The first Gamma I film could never have been made in the U.S. There is a touch of insanity joining the normal Italian disinterest in a coherent plot. Considering what that plot is, and the giant holes that fill it, the less anyone dwells on it, the better. The same can be said with the characters. But, with a group of friends, and maybe a drink of two, Wild, Wild Planet is hysterical.  There are strangers in raincoats attacking children, a man transformed into a midget, “laser” pistols that shoot flame about two feet, and a scientist who wants to be joined with a woman, vertically, as in sewn together. These are no Star Trek characters able to adapt to strange life-forms. When they find a four-armed man, a guy goes crazy at the sight, a woman becomes hysterical, and our hero just repeats angrily, “This is a Freak!” For entertainment, the people of the future stand in a large, red curtained room, and watch people dressed as butterflies skip about.

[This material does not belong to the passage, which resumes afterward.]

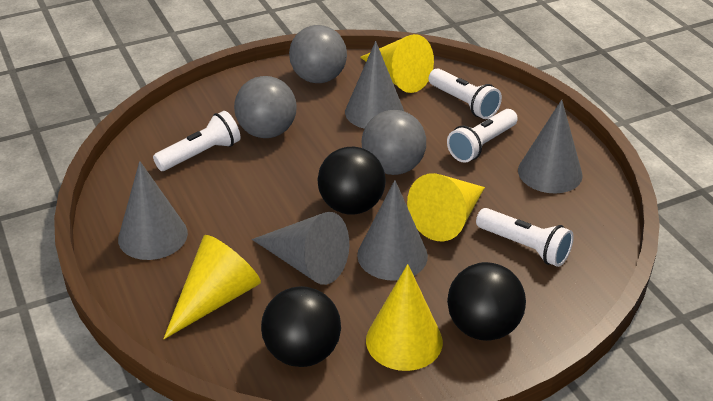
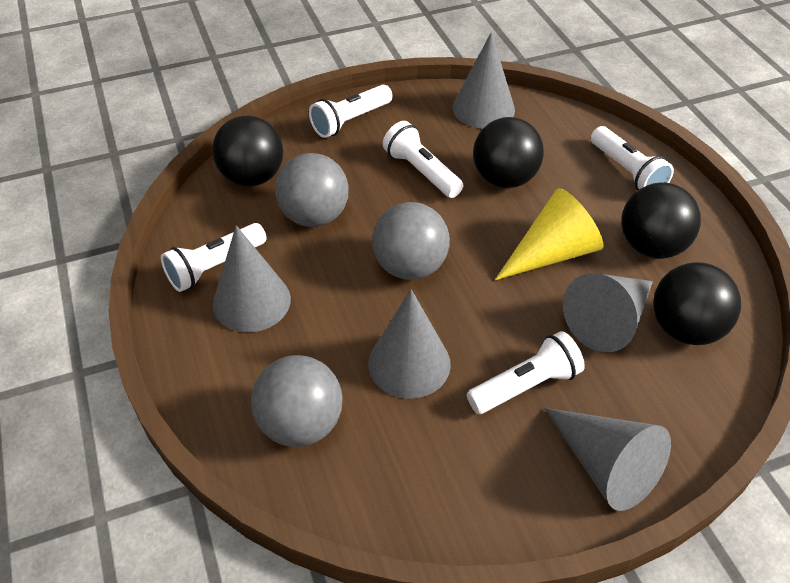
black ball: [261,286,341,367] [317,147,386,215] [447,262,526,341] = 3 -> [212,115,283,187] [473,117,544,188] [621,183,701,259] [653,262,741,345] = 4
white flashlight: [153,111,241,171] [428,68,502,119] [447,109,518,163] [476,208,574,267] = 4 -> [161,223,266,292] [309,85,393,138] [383,121,463,198] [467,331,585,414] [591,126,674,190] = 5
yellow cone: [163,235,261,339] [360,34,434,93] [366,264,443,371] [407,173,485,241] = 4 -> [495,188,604,280] = 1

I don’t know how much of the peculiar dialog comes from the dubbing, but as it gives the film its special flavor, I’d hate to think it all sounds reasonable in Italian. Tony Russel was an American from Wisconsin and Franco Nero had no trouble with English, starring as Lancelot in the film version of Camelot few years later. But I don’t know if they dubbed their own voices (or if someone else dubbed Russel’s into Italian as the lips match the dialog). Whatever the case, the lines are as trippy as the sets. It’s nice to know that current obscenities will give way for the insult, “You helium head!” However, the finest snatch of dialog comes when our brave spacemen are fighting the artificial women, who happen to be wearing their negligees. Commander Halstead yells out the immortal words, “Watch out for those gadgets on their chests.” I think that’s good advice to any man wrestling with a half naked girl.

Antonio Margheriti also directed the ghost story Operazione paura. The Green Slime is a vaguely-connected 5th film in the series made in Japan, but without Margheriti.